-- SOURCE DOCUMENT --
◇ ◇ ◇ ◇ ◇
The Environment (Protection) Act, 1986

The Water and the Air Acts are piecemeal legislations. Their approach to environment is sectoral, as they focus on only one specific type of pollution. Though they were consistent with the limited objectives of their times, they failed to regard environment as a whole. The need for a general legislation for environmental protection, therefore, led to the enactment of The Environment (Protection) Act, 1986. While this Act provides the Central Government with greater powers to set environmental as well as effluent and emission standards, the enforcement powers have been delegated entirely to the States. Rule 3(2) of The Environment (Protection) Rules tilts the balance firmly towards the centre. It clearly specifies that the States can have more but not less stringent standards than the centre.

The Public Liability Insurance Act, 1991

As a response to the Bhopal gas tragedy, the worst industrial disaster in the world, Indian Parliament enacted The Public Liability Insurance Act, 1991. This Act makes mandatory for all hazardous chemical industries to ensure themselves so as to provide immediate relief to persons, when affected by accidents occurring while handling hazardous substances exceeding the quantity specified in the Act. It also provides for the establishment of an environment relief fund.

The National Environmental Tribunal Act, 1995

Pursuant to The Rio Summit of 1992, Indian Parliament passed The National Environmental Tribunal Act, 1995. This Act provides for strict liability for damages arising out of accidents occurring while handling hazardous substances exceeding the quantity specified under The Public Liability Insurance Act, 1991. It prescribes stringent penal provisions (fines and imprisonment) for abuse of environment. It also provides for the establishment of a national environment tribunal for expeditious and effective disposal of cases arising from such accidents.
◇ ◇ ◇ ◇ ◇
-- DATA UNDER STUDY --

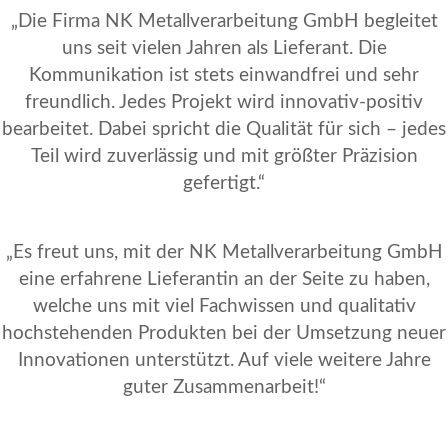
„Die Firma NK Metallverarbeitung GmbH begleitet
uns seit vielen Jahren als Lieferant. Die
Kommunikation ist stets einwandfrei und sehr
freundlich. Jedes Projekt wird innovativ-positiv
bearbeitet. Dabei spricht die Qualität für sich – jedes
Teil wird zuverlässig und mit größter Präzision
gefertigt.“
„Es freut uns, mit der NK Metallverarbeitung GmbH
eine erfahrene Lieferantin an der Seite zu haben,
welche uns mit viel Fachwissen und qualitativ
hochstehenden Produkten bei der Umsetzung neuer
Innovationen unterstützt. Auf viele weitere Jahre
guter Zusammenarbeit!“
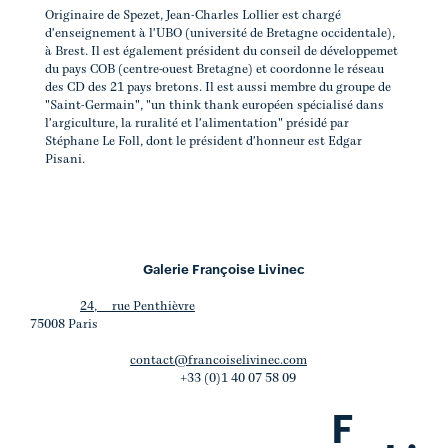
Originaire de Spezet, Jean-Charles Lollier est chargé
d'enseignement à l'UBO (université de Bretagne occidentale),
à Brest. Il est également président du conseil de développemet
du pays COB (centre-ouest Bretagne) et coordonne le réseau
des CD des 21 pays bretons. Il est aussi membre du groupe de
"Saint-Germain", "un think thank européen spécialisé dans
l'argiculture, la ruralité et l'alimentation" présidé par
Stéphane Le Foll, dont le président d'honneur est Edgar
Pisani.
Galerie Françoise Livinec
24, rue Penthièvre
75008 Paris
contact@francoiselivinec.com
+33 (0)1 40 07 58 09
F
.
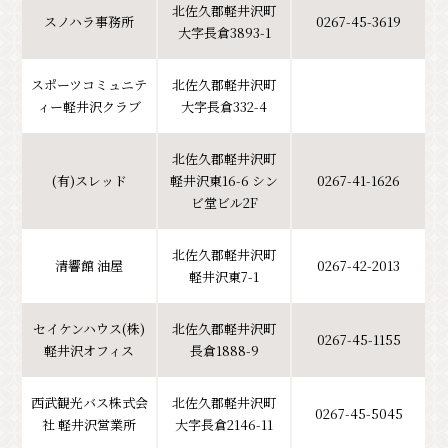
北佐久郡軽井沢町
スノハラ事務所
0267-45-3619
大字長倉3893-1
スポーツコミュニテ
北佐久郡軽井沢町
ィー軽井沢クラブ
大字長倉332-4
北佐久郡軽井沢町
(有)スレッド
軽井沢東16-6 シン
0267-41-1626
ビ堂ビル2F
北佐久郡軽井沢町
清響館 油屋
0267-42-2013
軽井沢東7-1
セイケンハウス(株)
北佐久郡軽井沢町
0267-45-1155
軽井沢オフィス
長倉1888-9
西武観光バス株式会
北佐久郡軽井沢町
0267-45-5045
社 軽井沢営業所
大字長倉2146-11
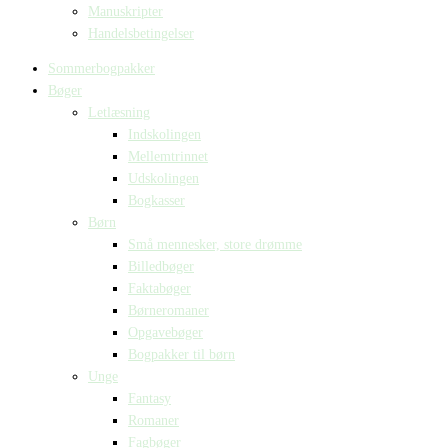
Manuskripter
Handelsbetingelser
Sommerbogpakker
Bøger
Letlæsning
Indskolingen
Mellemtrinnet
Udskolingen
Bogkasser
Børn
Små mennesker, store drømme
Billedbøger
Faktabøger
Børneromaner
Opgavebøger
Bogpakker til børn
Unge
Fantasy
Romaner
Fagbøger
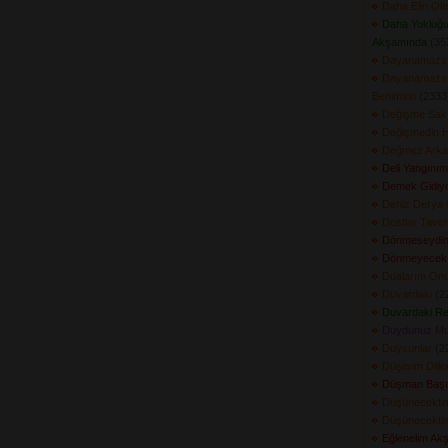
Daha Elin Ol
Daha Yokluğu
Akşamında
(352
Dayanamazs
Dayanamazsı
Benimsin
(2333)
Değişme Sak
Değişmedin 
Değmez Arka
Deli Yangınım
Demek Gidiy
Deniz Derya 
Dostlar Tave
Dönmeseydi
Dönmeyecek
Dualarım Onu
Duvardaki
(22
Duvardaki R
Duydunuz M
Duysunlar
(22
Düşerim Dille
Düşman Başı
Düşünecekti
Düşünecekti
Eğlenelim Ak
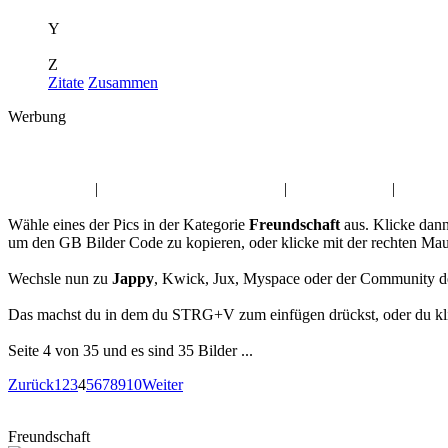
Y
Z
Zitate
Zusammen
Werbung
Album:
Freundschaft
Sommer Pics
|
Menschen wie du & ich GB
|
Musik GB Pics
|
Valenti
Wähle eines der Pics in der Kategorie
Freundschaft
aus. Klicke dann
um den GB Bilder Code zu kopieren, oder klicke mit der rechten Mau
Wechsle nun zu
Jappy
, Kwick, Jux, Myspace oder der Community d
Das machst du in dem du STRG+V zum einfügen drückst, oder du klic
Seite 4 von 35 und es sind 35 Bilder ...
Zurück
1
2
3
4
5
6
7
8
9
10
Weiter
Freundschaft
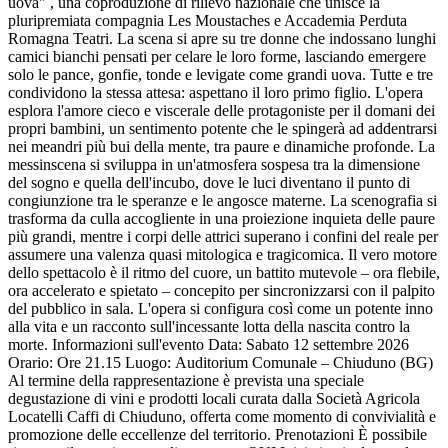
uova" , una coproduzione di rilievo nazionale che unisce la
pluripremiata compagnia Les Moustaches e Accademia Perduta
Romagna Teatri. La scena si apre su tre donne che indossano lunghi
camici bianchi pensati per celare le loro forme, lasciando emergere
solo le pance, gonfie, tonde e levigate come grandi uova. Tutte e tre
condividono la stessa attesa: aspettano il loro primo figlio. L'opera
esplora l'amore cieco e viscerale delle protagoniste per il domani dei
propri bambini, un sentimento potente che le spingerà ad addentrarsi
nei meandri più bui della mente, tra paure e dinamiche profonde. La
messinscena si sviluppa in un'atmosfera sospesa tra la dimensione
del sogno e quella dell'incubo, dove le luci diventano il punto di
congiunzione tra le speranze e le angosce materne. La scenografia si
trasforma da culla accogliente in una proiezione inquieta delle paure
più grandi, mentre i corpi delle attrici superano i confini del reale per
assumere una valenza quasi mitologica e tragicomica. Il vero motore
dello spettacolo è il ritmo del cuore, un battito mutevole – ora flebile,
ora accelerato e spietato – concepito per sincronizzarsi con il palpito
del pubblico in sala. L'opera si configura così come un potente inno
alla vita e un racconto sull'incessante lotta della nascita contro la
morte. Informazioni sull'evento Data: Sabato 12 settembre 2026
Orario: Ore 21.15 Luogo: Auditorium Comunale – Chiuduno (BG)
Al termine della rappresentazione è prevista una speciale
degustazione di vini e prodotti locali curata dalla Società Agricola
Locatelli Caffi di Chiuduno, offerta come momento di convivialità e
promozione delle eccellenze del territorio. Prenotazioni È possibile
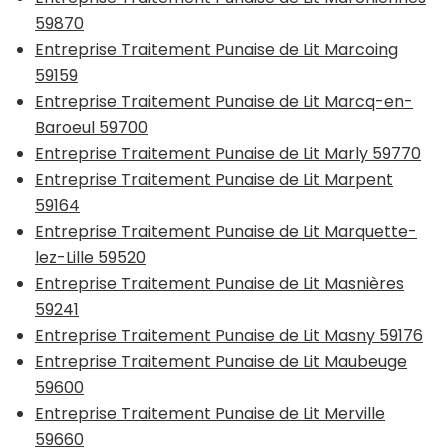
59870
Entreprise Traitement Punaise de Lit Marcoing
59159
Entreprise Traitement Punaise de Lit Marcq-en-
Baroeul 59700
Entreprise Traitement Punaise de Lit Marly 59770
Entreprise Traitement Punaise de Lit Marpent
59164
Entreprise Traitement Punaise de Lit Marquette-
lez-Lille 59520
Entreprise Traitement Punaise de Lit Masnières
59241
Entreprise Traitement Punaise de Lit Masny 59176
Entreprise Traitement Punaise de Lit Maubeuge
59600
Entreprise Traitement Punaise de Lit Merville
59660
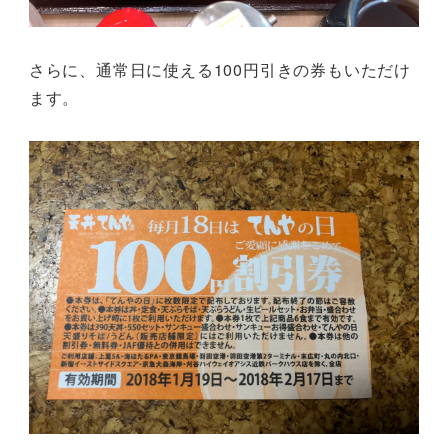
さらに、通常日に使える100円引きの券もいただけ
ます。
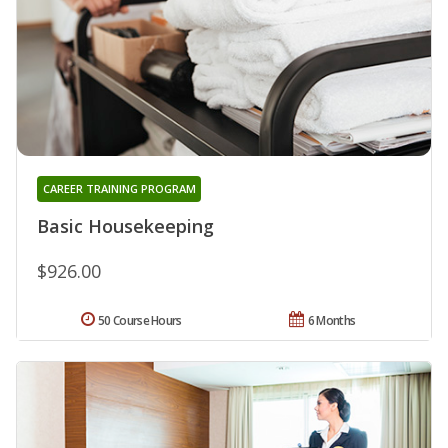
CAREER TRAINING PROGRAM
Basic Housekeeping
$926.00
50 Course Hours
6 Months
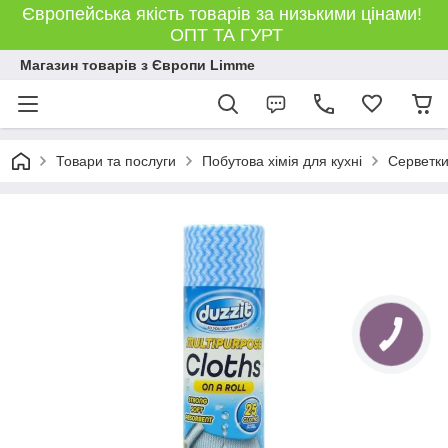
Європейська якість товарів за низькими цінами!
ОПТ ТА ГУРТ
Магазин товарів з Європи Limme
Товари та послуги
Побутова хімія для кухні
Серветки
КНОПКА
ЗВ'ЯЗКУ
◇ ◇ ◇ ◇ ◇
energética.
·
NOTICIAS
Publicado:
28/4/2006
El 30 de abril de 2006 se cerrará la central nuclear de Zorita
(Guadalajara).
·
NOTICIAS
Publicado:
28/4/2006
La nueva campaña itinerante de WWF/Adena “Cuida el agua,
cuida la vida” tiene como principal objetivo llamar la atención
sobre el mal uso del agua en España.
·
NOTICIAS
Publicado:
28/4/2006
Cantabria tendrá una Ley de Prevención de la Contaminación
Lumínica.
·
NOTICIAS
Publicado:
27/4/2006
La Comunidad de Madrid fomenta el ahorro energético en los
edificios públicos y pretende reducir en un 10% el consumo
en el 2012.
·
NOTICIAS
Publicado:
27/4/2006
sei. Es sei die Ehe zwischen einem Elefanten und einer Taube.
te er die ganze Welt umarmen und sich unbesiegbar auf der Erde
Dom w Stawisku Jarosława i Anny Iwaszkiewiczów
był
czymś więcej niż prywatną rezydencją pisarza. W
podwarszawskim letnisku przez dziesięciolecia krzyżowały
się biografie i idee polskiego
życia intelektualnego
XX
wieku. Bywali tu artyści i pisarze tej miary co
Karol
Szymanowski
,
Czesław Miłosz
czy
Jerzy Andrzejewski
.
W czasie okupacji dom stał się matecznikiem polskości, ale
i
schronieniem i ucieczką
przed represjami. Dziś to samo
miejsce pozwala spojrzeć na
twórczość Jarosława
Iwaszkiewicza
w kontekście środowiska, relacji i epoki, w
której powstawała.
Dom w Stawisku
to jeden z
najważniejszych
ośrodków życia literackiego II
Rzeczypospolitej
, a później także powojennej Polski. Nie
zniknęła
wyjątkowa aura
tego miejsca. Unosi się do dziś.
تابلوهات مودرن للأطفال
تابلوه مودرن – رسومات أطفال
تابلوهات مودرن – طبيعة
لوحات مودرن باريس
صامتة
◇ ◇ ◇ ◇ ◇
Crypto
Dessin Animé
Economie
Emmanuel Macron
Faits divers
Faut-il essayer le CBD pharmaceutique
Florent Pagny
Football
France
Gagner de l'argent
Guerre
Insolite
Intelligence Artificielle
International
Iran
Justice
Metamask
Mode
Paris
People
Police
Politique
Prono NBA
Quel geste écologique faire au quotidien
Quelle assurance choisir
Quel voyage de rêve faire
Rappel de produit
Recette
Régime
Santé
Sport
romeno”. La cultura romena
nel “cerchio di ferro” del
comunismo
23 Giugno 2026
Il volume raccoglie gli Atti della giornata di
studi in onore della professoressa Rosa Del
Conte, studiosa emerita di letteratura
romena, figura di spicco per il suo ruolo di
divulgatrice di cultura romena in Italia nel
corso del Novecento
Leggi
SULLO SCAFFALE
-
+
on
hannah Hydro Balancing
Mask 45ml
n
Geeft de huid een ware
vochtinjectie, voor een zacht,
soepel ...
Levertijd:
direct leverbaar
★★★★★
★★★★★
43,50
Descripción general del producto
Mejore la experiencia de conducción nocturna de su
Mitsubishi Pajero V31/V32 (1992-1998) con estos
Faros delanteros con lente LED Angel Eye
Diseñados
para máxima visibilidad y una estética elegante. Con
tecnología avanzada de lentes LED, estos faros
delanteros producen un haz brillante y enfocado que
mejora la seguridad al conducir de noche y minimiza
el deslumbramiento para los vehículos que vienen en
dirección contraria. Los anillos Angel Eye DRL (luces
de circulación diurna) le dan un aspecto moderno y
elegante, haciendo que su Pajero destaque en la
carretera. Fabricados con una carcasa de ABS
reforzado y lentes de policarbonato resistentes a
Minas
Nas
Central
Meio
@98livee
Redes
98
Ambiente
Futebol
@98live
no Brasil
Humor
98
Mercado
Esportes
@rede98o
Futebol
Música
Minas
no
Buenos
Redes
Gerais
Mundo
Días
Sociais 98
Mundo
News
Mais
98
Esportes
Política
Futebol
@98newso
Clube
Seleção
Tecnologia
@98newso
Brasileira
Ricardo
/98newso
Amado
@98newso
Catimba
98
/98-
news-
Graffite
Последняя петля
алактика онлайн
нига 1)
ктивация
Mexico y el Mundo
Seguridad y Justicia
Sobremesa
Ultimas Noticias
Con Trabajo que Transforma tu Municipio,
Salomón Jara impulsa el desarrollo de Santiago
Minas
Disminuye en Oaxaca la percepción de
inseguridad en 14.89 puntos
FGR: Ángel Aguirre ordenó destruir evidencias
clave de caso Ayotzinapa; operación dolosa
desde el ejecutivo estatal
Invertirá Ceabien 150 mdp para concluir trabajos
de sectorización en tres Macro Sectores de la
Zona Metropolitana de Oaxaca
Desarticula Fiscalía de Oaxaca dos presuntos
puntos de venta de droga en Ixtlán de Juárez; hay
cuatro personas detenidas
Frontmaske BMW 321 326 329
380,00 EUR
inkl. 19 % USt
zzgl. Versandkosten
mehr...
◇ ◇ ◇ ◇ ◇
-- YOUR INSTRUCTIONS --
Please copy the text on India's environmental acts from "As a response" up to and including "environment relief fund.". Work only from the text on India's environmental acts.

-- EXPECTED ANSWER --
As a response to the Bhopal gas tragedy, the worst industrial disaster in the world, Indian Parliament enacted The Public Liability Insurance Act, 1991. This Act makes mandatory for all hazardous chemical industries to ensure themselves so as to provide immediate relief to persons, when affected by accidents occurring while handling hazardous substances exceeding the quantity specified in the Act. It also provides for the establishment of an environment relief fund.